** RECORD SET follows **

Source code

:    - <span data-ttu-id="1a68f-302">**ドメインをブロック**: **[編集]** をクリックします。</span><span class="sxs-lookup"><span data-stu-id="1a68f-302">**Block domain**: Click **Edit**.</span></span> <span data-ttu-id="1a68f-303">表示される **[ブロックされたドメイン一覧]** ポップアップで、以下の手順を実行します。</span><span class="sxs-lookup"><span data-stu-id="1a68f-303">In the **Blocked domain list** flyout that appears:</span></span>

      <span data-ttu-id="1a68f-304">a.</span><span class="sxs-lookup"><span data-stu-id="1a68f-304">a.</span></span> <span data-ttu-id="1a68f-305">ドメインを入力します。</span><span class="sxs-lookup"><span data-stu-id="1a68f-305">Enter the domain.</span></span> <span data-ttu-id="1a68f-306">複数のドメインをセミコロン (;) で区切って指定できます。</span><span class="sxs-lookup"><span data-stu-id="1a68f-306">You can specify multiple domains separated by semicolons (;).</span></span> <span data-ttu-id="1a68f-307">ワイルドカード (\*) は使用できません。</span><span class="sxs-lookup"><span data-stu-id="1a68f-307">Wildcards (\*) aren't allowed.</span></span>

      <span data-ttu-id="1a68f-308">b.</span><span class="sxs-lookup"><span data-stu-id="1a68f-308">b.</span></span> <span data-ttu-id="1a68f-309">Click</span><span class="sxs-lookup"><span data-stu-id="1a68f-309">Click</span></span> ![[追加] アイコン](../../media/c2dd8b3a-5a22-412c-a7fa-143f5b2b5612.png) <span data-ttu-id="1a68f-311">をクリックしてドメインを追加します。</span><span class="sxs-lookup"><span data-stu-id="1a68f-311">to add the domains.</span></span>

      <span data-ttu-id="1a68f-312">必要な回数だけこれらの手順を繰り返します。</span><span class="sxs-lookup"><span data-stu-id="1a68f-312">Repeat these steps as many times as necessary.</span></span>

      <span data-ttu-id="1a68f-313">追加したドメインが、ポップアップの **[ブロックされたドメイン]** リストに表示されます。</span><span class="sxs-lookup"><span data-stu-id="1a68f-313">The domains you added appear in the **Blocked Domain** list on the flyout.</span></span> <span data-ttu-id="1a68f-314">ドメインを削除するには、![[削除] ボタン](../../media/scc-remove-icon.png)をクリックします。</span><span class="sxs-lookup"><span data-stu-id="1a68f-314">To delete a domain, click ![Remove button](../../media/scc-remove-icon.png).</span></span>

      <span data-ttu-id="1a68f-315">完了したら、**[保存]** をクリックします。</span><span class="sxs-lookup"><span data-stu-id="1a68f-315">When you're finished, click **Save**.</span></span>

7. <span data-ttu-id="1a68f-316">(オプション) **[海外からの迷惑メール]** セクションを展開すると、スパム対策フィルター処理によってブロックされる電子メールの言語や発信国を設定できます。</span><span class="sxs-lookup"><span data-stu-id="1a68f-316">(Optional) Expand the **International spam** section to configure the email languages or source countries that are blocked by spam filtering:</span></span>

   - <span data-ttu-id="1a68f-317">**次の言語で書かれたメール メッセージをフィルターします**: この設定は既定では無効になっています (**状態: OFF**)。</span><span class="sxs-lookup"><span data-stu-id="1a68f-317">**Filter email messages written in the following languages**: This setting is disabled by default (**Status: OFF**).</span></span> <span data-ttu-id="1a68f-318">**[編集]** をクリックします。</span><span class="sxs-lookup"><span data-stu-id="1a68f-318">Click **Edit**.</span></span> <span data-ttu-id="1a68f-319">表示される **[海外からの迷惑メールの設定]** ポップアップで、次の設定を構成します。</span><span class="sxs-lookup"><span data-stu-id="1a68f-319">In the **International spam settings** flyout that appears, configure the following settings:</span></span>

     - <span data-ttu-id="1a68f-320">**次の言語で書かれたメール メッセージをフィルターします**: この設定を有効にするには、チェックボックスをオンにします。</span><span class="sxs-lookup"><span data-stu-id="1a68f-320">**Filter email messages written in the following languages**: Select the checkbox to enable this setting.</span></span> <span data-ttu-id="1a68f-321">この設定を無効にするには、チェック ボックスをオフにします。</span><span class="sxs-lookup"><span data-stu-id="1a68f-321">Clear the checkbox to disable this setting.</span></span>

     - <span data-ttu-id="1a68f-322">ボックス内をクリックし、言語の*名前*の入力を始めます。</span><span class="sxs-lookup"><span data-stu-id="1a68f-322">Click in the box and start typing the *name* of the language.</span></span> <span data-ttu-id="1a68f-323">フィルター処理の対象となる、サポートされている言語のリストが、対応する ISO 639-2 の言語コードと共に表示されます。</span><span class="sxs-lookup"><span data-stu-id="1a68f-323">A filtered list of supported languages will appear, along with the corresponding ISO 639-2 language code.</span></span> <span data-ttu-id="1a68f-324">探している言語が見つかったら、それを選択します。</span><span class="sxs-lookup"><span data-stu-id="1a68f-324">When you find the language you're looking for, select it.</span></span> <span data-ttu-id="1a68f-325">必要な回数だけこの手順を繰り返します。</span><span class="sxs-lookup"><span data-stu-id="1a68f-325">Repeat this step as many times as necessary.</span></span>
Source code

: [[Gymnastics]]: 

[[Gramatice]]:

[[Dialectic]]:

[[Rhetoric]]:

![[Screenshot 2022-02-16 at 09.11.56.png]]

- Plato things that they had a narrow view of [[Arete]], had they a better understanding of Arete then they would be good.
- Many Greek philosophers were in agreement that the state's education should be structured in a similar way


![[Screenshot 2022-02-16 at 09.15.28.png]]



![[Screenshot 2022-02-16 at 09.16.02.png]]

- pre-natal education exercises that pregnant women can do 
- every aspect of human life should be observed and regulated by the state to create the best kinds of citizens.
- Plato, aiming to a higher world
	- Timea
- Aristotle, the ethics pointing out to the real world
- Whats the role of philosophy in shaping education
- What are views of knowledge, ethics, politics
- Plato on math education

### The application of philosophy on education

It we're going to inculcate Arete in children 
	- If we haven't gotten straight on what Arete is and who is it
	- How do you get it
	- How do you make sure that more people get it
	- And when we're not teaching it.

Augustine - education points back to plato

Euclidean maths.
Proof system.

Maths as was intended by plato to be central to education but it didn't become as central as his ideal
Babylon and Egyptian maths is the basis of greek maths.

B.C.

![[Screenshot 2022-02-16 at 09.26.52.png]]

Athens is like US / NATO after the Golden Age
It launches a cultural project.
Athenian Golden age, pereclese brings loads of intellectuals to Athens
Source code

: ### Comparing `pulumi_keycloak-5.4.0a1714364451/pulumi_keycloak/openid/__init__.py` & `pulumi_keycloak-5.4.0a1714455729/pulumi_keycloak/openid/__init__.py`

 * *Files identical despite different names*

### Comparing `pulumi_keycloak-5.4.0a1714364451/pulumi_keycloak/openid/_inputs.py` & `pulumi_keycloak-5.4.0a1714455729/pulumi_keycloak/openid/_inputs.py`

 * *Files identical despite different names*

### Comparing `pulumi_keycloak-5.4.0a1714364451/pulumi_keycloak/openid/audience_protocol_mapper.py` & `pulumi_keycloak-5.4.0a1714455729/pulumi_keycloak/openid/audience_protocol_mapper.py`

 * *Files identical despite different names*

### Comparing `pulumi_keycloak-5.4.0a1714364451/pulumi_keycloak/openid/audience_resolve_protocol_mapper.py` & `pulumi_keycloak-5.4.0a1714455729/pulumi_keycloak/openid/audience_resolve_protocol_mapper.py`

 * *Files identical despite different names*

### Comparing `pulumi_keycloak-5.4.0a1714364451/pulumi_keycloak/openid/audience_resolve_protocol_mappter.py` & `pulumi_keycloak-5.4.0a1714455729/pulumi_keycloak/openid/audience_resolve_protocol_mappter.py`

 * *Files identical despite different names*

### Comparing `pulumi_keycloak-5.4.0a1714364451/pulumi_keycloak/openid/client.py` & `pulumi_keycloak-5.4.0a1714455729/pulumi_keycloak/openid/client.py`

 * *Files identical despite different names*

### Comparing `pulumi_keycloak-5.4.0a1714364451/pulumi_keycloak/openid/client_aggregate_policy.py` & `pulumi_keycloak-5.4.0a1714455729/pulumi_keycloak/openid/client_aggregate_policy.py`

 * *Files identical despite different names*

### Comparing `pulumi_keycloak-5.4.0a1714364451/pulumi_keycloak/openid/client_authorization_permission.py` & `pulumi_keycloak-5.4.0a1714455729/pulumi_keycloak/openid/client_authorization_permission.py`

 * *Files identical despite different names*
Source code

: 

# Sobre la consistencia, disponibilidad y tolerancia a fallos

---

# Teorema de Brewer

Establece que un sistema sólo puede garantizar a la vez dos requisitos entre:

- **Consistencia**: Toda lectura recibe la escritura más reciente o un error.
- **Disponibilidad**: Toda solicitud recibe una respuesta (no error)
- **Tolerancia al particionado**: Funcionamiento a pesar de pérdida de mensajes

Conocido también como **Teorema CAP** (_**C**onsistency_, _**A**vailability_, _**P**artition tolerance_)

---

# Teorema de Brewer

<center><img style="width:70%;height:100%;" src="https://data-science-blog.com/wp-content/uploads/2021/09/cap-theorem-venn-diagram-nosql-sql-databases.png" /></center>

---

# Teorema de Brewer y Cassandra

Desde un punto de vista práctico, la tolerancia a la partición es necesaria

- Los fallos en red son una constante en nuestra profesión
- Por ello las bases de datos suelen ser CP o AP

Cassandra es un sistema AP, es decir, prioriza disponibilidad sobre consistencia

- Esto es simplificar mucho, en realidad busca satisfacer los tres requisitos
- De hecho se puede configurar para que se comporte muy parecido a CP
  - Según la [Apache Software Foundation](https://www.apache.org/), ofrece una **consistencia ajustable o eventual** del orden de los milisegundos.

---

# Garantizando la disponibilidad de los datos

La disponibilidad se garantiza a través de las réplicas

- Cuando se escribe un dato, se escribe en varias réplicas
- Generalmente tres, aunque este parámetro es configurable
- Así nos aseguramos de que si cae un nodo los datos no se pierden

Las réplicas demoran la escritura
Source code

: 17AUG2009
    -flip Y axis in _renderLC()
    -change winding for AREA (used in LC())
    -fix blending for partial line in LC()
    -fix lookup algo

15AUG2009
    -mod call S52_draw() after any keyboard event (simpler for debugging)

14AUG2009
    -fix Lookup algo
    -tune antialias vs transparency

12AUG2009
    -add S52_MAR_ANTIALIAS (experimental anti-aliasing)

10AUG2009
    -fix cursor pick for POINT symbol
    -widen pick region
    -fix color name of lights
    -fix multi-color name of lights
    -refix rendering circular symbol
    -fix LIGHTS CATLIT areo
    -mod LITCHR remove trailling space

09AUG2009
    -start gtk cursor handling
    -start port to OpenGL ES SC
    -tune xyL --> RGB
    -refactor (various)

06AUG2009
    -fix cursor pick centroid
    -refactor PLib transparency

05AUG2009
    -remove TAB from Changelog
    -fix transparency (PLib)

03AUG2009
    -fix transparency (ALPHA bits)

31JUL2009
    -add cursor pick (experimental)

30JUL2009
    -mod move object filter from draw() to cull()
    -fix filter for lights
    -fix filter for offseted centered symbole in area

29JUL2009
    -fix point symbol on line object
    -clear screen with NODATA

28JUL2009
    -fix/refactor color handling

** End of RECORD SET **

§ **GOAL OF THE EXERCISE**
Return exactly the line that contains "-fix transparency (ALPHA bits)" and every line after it, through the last line of the records.

§ **RESPONSE TO THIS EXERCISE**
    -fix transparency (ALPHA bits)

31JUL2009
    -add cursor pick (experimental)

30JUL2009
    -mod move object filter from draw() to cull()
    -fix filter for lights
    -fix filter for offseted centered symbole in area

29JUL2009
    -fix point symbol on line object
    -clear screen with NODATA

28JUL2009
    -fix/refactor color handling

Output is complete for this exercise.